Summers, in a phone interview Friday, called on Emanuel and other officials to join legal actions that could reap “north of tens of millions of dollars” for city-related pensions alone. “Given the fiscal situation we are in, at the city, county and state levels,” he said, “we have no choice but to pursue this aggressively.”

Emanuel has resisted such calls. And critics like the Chicago Teachers Union and Cook County Commissioner Jesus “Chuy” Garcia, who ran against Emanuel in 2015, say the mayor’s investment strategy is robbing the poor to favor the rich.

Summers is adamant that his move is not about politics, but about fulfilling his “fiduciary obligation” to recoup funds for the taxpayers.

On the mayoral speculation? “Stop. Just stop.” It would be “irresponsible,” he added, for him to focus on anything other than the myriad problems our city faces.

Yet his move helps carve out a valuable brand of independence and fiscal wisdom.

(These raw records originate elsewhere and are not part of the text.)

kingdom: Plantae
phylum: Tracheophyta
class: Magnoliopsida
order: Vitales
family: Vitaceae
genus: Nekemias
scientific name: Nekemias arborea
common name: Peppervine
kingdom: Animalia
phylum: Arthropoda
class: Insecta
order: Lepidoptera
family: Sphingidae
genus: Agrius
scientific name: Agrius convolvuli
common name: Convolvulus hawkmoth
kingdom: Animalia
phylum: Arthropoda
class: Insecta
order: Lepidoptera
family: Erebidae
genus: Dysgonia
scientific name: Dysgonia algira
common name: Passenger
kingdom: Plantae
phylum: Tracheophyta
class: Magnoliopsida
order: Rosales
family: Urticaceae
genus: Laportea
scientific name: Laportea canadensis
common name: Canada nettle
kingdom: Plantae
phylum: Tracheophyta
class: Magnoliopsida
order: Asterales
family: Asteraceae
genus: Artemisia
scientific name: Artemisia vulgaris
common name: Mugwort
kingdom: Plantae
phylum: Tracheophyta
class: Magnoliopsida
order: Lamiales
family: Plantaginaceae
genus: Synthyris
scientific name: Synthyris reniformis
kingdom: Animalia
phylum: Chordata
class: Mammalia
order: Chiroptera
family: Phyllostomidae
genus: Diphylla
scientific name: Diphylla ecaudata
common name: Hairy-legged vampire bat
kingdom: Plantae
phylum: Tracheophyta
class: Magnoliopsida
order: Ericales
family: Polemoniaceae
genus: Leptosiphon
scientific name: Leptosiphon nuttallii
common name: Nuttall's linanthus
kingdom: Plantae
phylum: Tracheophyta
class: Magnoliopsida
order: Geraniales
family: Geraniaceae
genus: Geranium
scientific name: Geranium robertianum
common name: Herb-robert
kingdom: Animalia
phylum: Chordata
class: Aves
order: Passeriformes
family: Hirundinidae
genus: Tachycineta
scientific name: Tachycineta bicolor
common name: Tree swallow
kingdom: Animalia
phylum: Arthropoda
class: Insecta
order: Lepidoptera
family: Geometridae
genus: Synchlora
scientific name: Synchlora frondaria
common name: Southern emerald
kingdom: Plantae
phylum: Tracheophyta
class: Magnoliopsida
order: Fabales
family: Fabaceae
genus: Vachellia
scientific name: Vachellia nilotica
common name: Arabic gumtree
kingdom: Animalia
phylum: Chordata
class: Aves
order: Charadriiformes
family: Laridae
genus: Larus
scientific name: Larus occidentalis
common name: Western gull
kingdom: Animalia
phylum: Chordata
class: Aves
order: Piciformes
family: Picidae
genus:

Last month, CPS removed LaRaviere from his job as principal of Blaine Elementary School, charging him with misconduct. He is appealing, arguing it was retribution for supporting Garcia and U.S. Sen. Bernie Sanders.

LaRaviere will be a Sanders delegate at the Democratic National Convention. He appeared in a TV ad for the Vermont Senator; in it he excoriated Emanuel.

LaRaviere will use the principals’ association perch as a bully pulpit. “I don’t think Rahm can be elected dog catcher, and I think he knows it,” he told WLS-AM last week.

Emanuel is subsumed in efforts to rebuild voter trust, especially among African Americans; stem gun violence and police misconduct; and fix the city’s troubled schools. The Chicago City Council has grown a backbone. Emanuel’s heavy-hitting political allies are laying low.

Too early for 2019? Chicago suffers from a leadership vacuum that is dying to be filled. Never too early for that.